India's Modi to visit Sri Lanka's Tamil heartland

COLOMBO (AFP) - Narendra Modi will become the first Indian leader to visit Sri Lanka's war-torn Tamil heartland this week, sending a powerful message on reconciliation to the new government in Colombo.

Mr Modi's first official trip to Sri Lanka comes just weeks after the island's new president travelled to India and signals an easing of ties strained under former president Mahinda Rajapakse, who cultivated close relations with rival China.

It is part of a tour of Indian Ocean nations that will also take in the Seychelles and Mauritius - although not the Maldives, where the arrest of former president Mohamed Nasheed has triggered a political crisis.

But the main focus is on Sri Lanka, where new President Maithripala Sirisena has vowed to reduce Beijing's influence and address the grievances of the island's approximately three million Tamils.

"Obviously, the intent is to strengthen our overall ties with Sri Lanka and this has many aspects because we have a very broad-based, substantive relationship with that neighbour," India's Foreign Secretary S. Jaishankar said in New Delhi on Monday.

"Politically, we clearly want to promote and encourage the reconciliation process, support democracy and reform."

Mr Jaishankar said the two countries were discussing how the around 100,000 Tamil refugees still living in India, many of them in government-run camps, could return to Sri Lanka "with honour, dignity (and) safety".

Hundreds of thousands of Tamils fled to India at the height of the 37-year war between Sri Lankan forces and Tamil separatists that ended in 2009.

They share close cultural ties with the southern Indian state of Tamil Nadu and many Indians were angered by their treatment under the former regime.

Mr Rajapakse won acclaim for leading a crushing military victory over the Tamil Tiger rebels, ending a war that had claimed some 100,000 lives.

But his failure to bring about post-war reconciliation bred resentment among Tamils and led to international criticism over human rights.

Mr Modi will travel to the Jaffna peninsula - Sri Lanka's northern Tamil heartland and scene of the worst fighting - on Saturday after addressing parliament in Colombo on Friday.
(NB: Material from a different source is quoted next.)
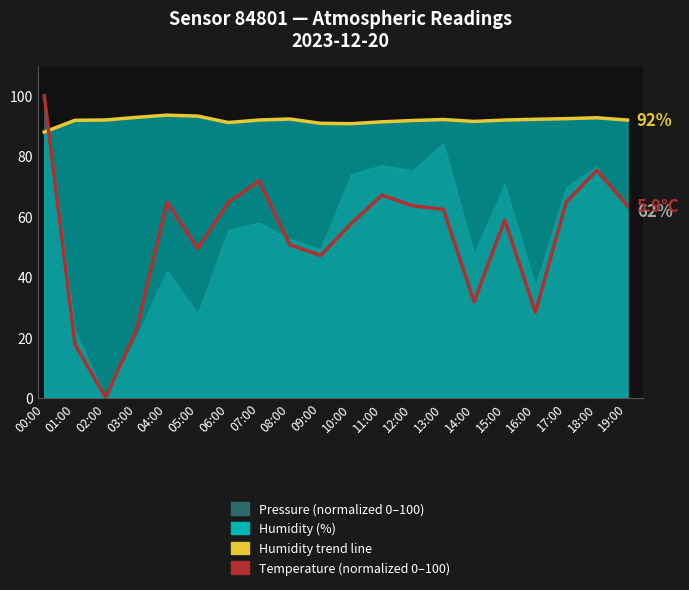

What position from the left is 04:00?

5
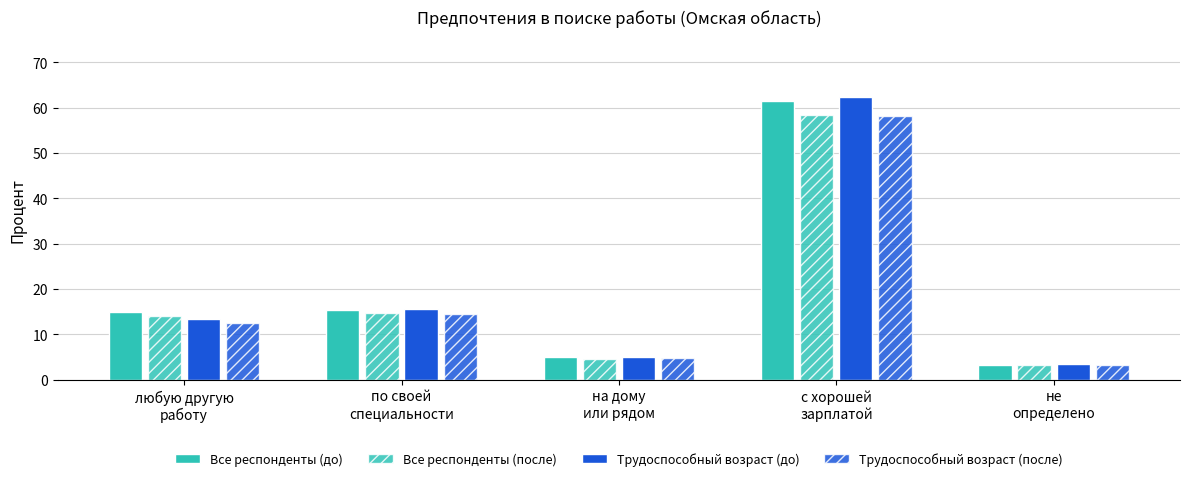

Does the chart contain stacked bars?

No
He is only the second foreign leader to visit the battle-scarred region after British Prime Minister David Cameron, who travelled there during a Commonwealth summit in Colombo in November 2013.

While reconstruction has begun in some parts of Jaffna city, many neighbourhoods and surrounding villages are still strewn with rubble as a legacy of the heavy bombardments that they endured over the decades.

Tens of thousands of troops are still garrisoned in Jaffna despite international calls for a scaling-back of numbers.